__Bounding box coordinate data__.

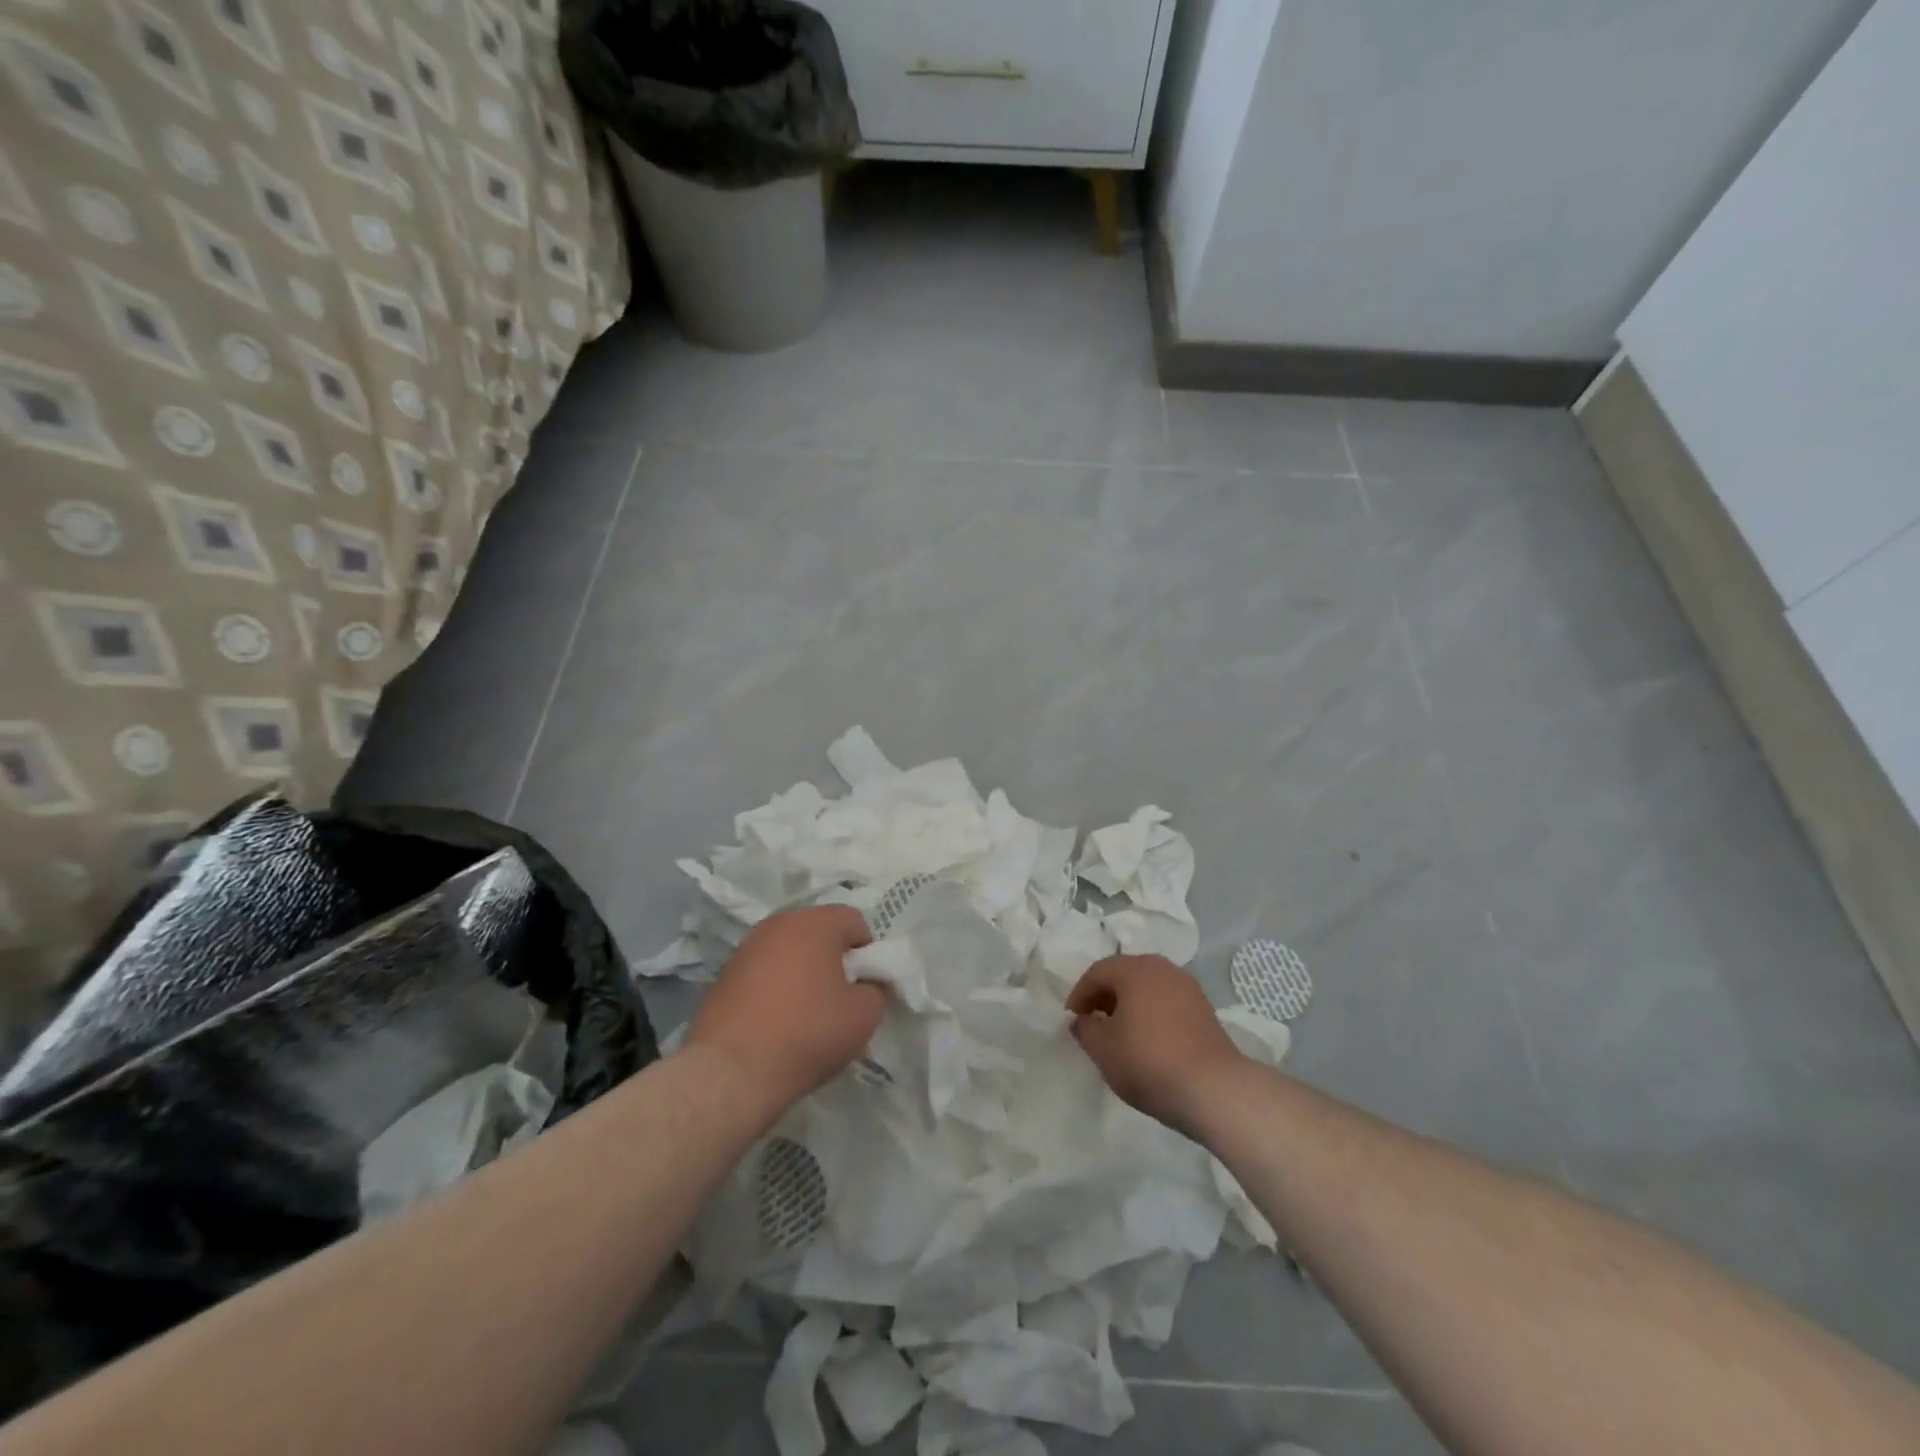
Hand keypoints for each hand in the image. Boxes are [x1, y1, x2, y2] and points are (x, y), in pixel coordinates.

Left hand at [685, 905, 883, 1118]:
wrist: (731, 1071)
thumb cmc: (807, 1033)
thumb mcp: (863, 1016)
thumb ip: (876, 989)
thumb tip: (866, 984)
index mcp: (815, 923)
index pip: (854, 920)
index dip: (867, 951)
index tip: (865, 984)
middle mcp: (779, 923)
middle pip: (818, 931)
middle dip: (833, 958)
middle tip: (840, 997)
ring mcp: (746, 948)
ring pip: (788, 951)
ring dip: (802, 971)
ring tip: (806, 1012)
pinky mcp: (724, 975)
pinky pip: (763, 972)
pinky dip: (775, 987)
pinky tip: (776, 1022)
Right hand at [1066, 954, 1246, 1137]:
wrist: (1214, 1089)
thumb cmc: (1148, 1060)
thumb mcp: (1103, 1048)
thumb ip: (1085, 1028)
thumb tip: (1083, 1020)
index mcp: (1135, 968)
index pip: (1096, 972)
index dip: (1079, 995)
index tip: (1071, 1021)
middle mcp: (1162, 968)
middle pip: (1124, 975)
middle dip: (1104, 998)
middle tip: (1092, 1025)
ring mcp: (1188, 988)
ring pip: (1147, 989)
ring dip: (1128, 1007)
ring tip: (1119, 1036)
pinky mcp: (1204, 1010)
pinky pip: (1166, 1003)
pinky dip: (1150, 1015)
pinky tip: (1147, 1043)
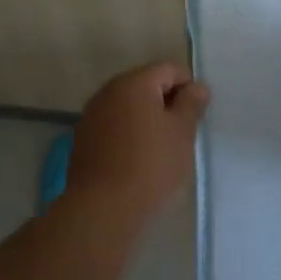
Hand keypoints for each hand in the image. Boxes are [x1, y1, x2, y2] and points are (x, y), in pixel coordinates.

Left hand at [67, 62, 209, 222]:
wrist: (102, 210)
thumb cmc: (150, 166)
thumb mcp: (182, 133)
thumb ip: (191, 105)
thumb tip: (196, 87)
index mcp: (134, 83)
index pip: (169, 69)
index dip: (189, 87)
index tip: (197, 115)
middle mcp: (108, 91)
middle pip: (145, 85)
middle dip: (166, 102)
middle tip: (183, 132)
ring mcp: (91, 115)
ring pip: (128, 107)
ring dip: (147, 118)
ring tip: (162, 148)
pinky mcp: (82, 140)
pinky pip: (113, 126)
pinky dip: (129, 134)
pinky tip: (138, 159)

__Problem requirements__.
Transcribe the data word for word, with no images.

__Task response__.
Hand keypoints for each hand in the image. Boxes are [x1, y1, x2, y2] and points are (x, y), in pixel coordinates.

Left hand at [685, 905, 883, 1118]:
wrist: (731, 1071)
thumb cmc: (807, 1033)
thumb mcp: (863, 1016)
thumb ip: (876, 989)
thumb tip: (866, 984)
index mcp: (815, 923)
index pip: (854, 920)
index dip: (867, 951)
index tip: (865, 984)
middle mcp: (779, 923)
middle pip: (818, 931)
middle dip: (833, 958)
middle tip: (840, 997)
ring mcp: (746, 948)
ring pip: (788, 951)
ring dip: (802, 971)
ring tip: (806, 1012)
pinky mcp: (724, 975)
pinky pip: (763, 972)
pinky dip: (775, 987)
pinky tip: (776, 1022)
Right hand at [1066, 954, 1246, 1137]:
wrist: (1214, 1089)
thumb cmc: (1148, 1060)
thumb mcp: (1103, 1048)
thumb ip: (1085, 1028)
thumb tip: (1083, 1020)
index mcp: (1135, 968)
index pip: (1096, 972)
index dip: (1079, 995)
index tip: (1071, 1021)
middle mcp: (1162, 968)
middle pip: (1124, 975)
middle dip: (1104, 998)
middle tip: (1092, 1025)
ring mcp: (1188, 988)
ring pip: (1147, 989)
ring dip: (1128, 1007)
ring tip: (1119, 1036)
pinky mcp: (1204, 1010)
pinky pip: (1166, 1003)
pinky dip: (1150, 1015)
pinky tip: (1147, 1043)
Hand keypoints for each hand in the image. Boxes are [x1, y1, x2, y2] and points are (x, y), in pixel coordinates.

Left hand at [67, 62, 209, 222]:
wrist: (102, 210)
thumb cmc: (150, 166)
thumb mcp: (182, 133)
thumb ip: (191, 105)
thumb tip: (196, 87)
index mcp: (134, 83)
index pip: (169, 69)
index dip: (189, 87)
index tip: (197, 115)
middle mcp: (108, 91)
middle pip: (145, 85)
middle dip: (166, 102)
middle tip: (183, 132)
ring mcp: (91, 115)
ring pip: (128, 107)
ring dip: (147, 118)
ring tip: (162, 148)
pinky mcp: (82, 140)
pinky pip: (113, 126)
pinky dip: (129, 134)
pinky tip: (138, 159)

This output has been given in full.